Why 90% of production databases aren't indexed properly E-mail
by David M Williams   
Wednesday, 18 February 2009
In the screenshot below I’ve used Microsoft SQL Server to perform two queries. One calls up a particular employee based on the primary key which is a made up field that merely counts one to infinity. The second calls the same person based on their payroll number which is a different field (and which could/should have been the primary key.)

In the bottom half of the screenshot you will see the execution plan SQL Server used to return the results.

For the first query, it just had to look up the clustered index. Dead simple.

However, for the second query, SQL Server had to perform more work. It had to look up the payroll number in a non-clustered index, and then retrieve the row. This query, while returning the exact same result as the first query, took twice as long to execute.

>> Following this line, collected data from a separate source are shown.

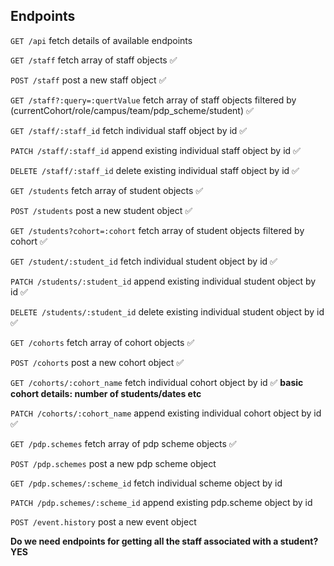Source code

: ## Endpoints

`GET /api`
fetch details of available endpoints

`GET /staff`
fetch array of staff objects ✅

`POST /staff`
post a new staff object ✅

`GET /staff?:query=:quertValue`
fetch array of staff objects filtered by (currentCohort/role/campus/team/pdp_scheme/student) ✅

<!-- `GET /staff?seminar=:seminar_name&sort=date&order=:order`
fetch array of staff objects filtered by seminar_group, sorted by date, flexible order

`GET /staff?mentor=:mentor_name&sort=date&order=:order`
fetch array of staff objects filtered by seminar_group, sorted by date, flexible order -->

`GET /staff/:staff_id`
fetch individual staff object by id ✅

`PATCH /staff/:staff_id`
append existing individual staff object by id ✅

`DELETE /staff/:staff_id`
delete existing individual staff object by id ✅

`GET /students`
fetch array of student objects ✅

`POST /students`
post a new student object ✅

`GET /students?cohort=:cohort`
fetch array of student objects filtered by cohort ✅

<!-- `GET /students/:seminar_group` **turn into queries on students**
fetch array of staff objects by seminar group

`GET /students/:mentor_group` **turn into queries on students**
fetch array of staff objects by mentor group -->

`GET /student/:student_id`
fetch individual student object by id ✅

`PATCH /students/:student_id`
append existing individual student object by id ✅

`DELETE /students/:student_id`
delete existing individual student object by id ✅

`GET /cohorts`
fetch array of cohort objects ✅

`POST /cohorts`
post a new cohort object ✅

`GET /cohorts/:cohort_name`
fetch individual cohort object by id ✅
**basic cohort details: number of students/dates etc**

`PATCH /cohorts/:cohort_name`
append existing individual cohort object by id ✅

<!-- `GET /seminar.groups`
fetch array of seminar objects

`POST /seminar.groups` **this post handled by cohorts post add patch**
post a new seminar group object

`GET /mentor.groups`
fetch array of seminar objects

`POST /mentor.groups` **this post handled by cohorts post add patch**
post a new seminar group object -->

`GET /pdp.schemes`
fetch array of pdp scheme objects ✅

`POST /pdp.schemes`
post a new pdp scheme object

`GET /pdp.schemes/:scheme_id`
fetch individual scheme object by id

`PATCH /pdp.schemes/:scheme_id`
append existing pdp.scheme object by id

`POST /event.history`
post a new event object

**Do we need endpoints for getting all the staff associated with a student? YES**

In practice, the software never returns lists of employees by primary key value.

The generic list of employees is sorted by payroll number. And, specific lookups will be by either payroll number or surname. At no time does any operator – or the program itself – query the table according to the primary key.

This commercial application is wasting clock cycles, and wasting my time and your time, every time it queries the employee table. These nanoseconds add up. Spread them across lots of users, lots of queries, lots of days and weeks and months and lots of apps.

How much time is being wasted by poorly indexed databases around the world just because of one simple, simple thing – nobody bothered to tweak the clustered index?